Артемка развернул его, в руке зеркалом блеснул браунинг. Заметил беспокойный вопросительный взгляд Настеньки.

— Не беспокойся, все будет как надо.

До самого вечера просидели ребята, хмурые, сосредоточенные, лишь изредка перебрасываясь короткими фразами.

Утром Пронька отправился к центру села поразузнать новости. Проходя мимо филимоновского дома, увидел Мотьку. Тот сам с собой играл в бабки.

— Здорев, Матюша! Что — краснопузых обыгрываешь?

Мотька не заметил ехидства, обрадовался:

— А, Проня! Постой-ка, что спрошу.

Мотька подбежал, уставился в Проньку с каким-то непонятным жадным любопытством:

— Пронь, неужто энто правда?

— Что, Матюша?

— Неужто всамделе Артемка Карев у тебя хоронится?

Все, что угодно, но такого вопроса Пронька не ожидал.

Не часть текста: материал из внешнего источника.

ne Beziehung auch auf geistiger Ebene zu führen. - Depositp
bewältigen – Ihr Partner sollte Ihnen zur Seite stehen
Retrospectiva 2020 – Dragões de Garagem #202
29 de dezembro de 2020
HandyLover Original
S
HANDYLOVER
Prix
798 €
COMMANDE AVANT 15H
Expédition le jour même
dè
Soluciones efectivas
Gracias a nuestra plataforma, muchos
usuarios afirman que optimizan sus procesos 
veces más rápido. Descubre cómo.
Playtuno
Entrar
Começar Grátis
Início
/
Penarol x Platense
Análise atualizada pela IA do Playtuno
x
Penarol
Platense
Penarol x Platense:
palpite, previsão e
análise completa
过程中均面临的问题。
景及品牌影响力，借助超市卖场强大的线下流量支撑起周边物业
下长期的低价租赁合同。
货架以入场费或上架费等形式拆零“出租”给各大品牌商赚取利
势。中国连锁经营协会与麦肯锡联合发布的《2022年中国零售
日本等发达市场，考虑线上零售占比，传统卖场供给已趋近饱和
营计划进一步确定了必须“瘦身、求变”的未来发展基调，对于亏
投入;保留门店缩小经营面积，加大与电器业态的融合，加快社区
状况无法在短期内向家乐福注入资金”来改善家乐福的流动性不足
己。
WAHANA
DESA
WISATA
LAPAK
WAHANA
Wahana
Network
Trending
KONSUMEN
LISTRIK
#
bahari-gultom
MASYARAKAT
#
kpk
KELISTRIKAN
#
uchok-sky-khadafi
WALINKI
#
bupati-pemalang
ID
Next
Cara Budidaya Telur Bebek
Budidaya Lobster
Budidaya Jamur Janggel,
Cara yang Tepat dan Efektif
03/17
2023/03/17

От него он качнулся, будто получил удар обухом по голове.

— От-куда в-взял т-такое?

— Ванька Гнутый утресь сказал. Говорит: «Дай бабок тридцать штук, тайну скажу». Я дал, он и рассказал. Будто Спирька Гусь сам его видел, яйца, мол, передавал ему. Сорок штук...— И потом сипло, с придыхом: — Живет, да? Ранетый?

— Брехня, брехня это! — закричал Пронька.— Покажу я этому Гнутому твоему! И Спирьке! Ишь, чего навыдумывали, сволочи.— А у самого сердце льдом занялось, во рту пересохло.— Я его, краснопузого, коли попался бы, разом свел в дежурку...

— Вот и я говорю Кеше Хомутову...

— Какому еще Кеше?

— Знакомый у меня есть. Во парень! — И Мотька выставил большой грязный палец.— Он у Бубнова в отряде... Вот я и говорю Кеше: «Брехня. Проня не такой! Он свой».

— А Кешка твой тоже поверил?

— Поверил. Грит: знаю я такого подлеца, счас же разузнаю...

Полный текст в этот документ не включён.